Люк развернул меня и крепко прижал к груди. Но было поздно. Вид ее руки с широко расставленными пальцами, как будто протянутые в поисках помощи, навсегда врезались в мою память.

— Они убили ее, — сказал он, уткнувшись в мои волосы, слова звенели резко. — И ты была бы следующей, только ради удовольствия. Ты ничего не смогла бы сделать, чтобы предотвратить это, Мышка. Вообще ничего.

Я отступила немного назад. Врачебный халат промок от моих слез, и я пристально смотрела на пятно, ногти впивались в ладонь здоровой руки, и я надеялась, что боль могла бы помочь мне концентрироваться.

— Почему кто-то должен был сделать что-то подобное?

— Ты когда-нибудь наблюдала за кошкой и мышью? Кошка охотно играет некоторое время с мышкой.

Шок прошел, но начало тошнить. Я пыталась, проглотить кисловатый привкус, который собрался в моем рту.

Лицо Люка было напряжено; он лишь стиснул зубы, когда посмотрел мимо меня.

Что-то в его глазах вышло за грани скорби и гнева, которые я видела там раньше, что-то вроде безнадежности, которая напоминала мне о феврале с его бесконечным холодом, никогда не меняющимся серым цветом и ощущением, что солнце никогда не вернется.

Я чувствовала себя точно также.

— Кто? — спросила я. Слово оставило привкус металла на языке.

— Никто из тех, кого ты знаешь. Как я уже сказал, будет лучше, если ты все забудешь.

— Ах да, правильно! — воскликнула я. — Я просто вернусь к своей жизни и забуду о лучшей подруге, которая лежит там на столе! Никаких проблем!

Он схватил меня за плечи и встряхнул, так что мои зубы застучали друг о друга. — Здесь происходят вещи, которых ты не понимаешь. Вещи, до которых ты не доросла. Так лучше для тебя.

Я уже слышала это не один раз, и никогда это не было правдой. — Мне все равно. Объясни.

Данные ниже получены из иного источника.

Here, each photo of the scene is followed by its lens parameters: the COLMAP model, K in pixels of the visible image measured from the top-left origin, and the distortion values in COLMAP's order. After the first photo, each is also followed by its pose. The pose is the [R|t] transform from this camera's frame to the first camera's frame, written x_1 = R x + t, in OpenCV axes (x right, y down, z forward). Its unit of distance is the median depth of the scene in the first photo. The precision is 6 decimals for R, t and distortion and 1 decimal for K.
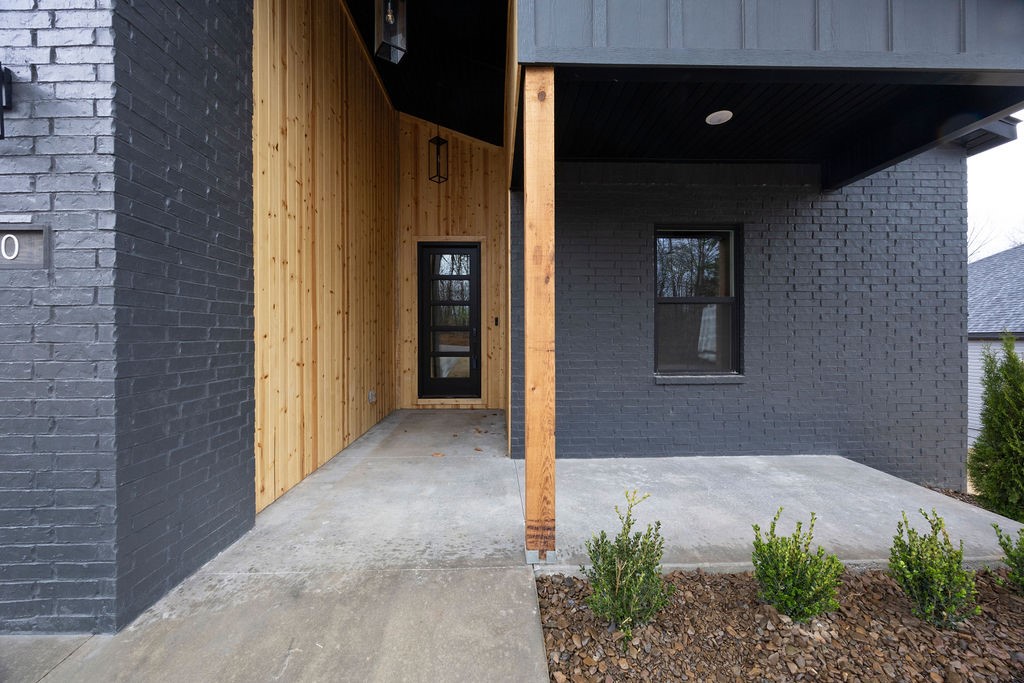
lens RADIAL K [[386.9, 0, 508.2], [0, 386.9, 339.6], [0, 0, 1]] dist [0.000499, 0.000173]
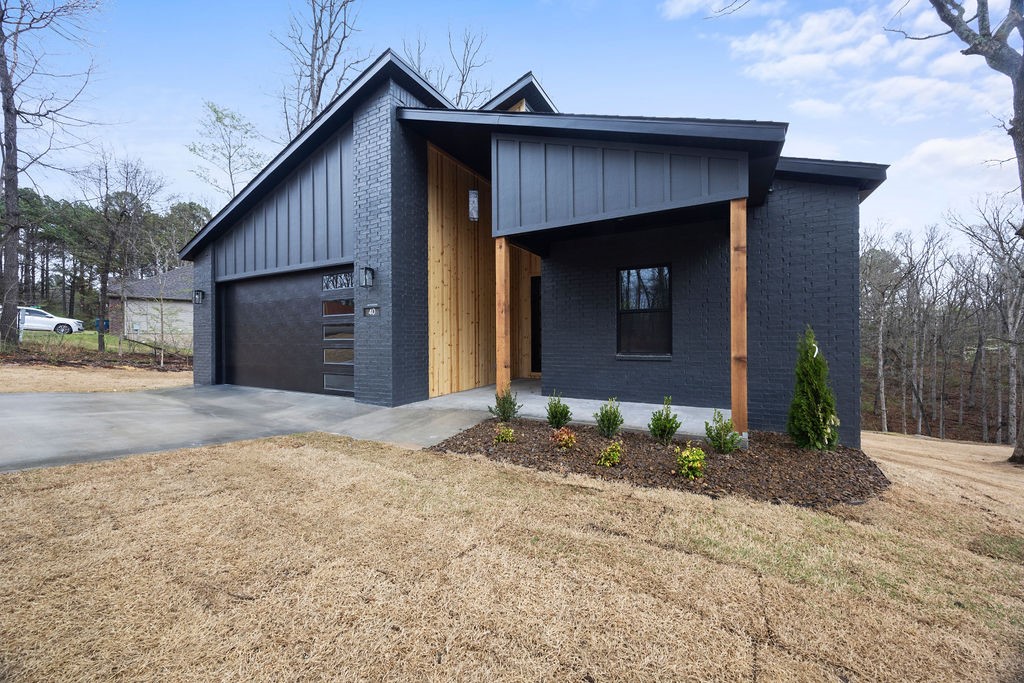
lens RADIAL K [[386.9, 0, 513.6], [0, 386.9, 340.3], [0, 0, 1]] dist [0.000499, 0.000173]
pose [[0.865273, 0.000376, -0.501301, 1.114807], [-0.000387, 1.000000, 0.000082, 0.035682], [0.501301, 0.000123, 0.865273, -0.979919]]
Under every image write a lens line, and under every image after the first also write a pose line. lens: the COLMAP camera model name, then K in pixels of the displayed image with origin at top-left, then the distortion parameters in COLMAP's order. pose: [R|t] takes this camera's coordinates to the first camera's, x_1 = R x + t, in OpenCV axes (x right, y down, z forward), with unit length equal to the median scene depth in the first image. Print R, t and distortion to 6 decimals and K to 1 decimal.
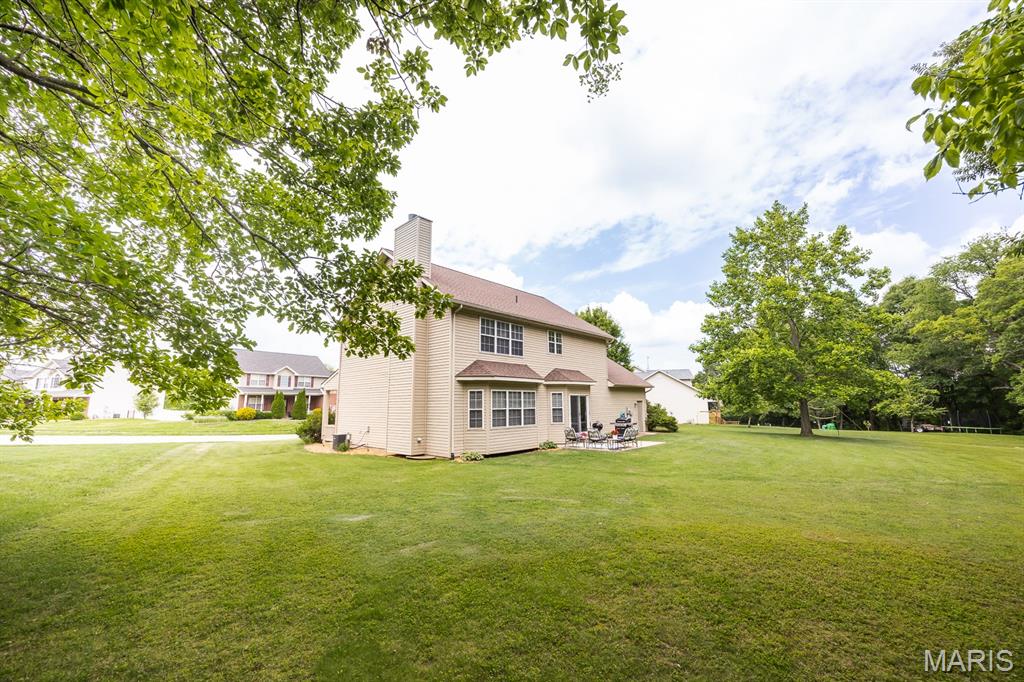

Он рассмеялся, горький древний смех. — Я не могу.

— Верити сказала тоже самое.

— Конечно. Она любила тебя. Она знала, что происходило в переходе, знала, насколько все плохо. Она заставила тебя бежать, чтобы спасти твою жизнь. Если ты теперь последуешь за тенями, это будет значить, что она погибла зря. Это было бы очень обидно.

— Итак, мне лучше сделать вид, как будто все нормально? Вряд ли. Тот кто сделал это… — я снова повернулась к столу и опустила руку на ее лоб, накрытый простыней. — Я должна их найти, чтобы они заплатили за все.

Когда я произнесла эти слова, правда проникла под кожу сквозь холод, который окутывал меня, мою кровь и кости. Тот, кто атаковал нас в переходе, погрузил в меня вихрь абсолютного ужаса, который я никогда больше не хотела почувствовать.

Но это не играло никакой роли. «Я добьюсь справедливости» — пообещала я себе, не убирая руку с простыни, так как хотела, чтобы Верити услышала меня. Это было не то, что я должна была бы сделать — надо было остаться с ней и бороться — но сейчас я могла сделать для нее только это.

Люк оттащил меня от стола. — Они сделают это. Обещаю. Но ты не можешь участвовать в этом.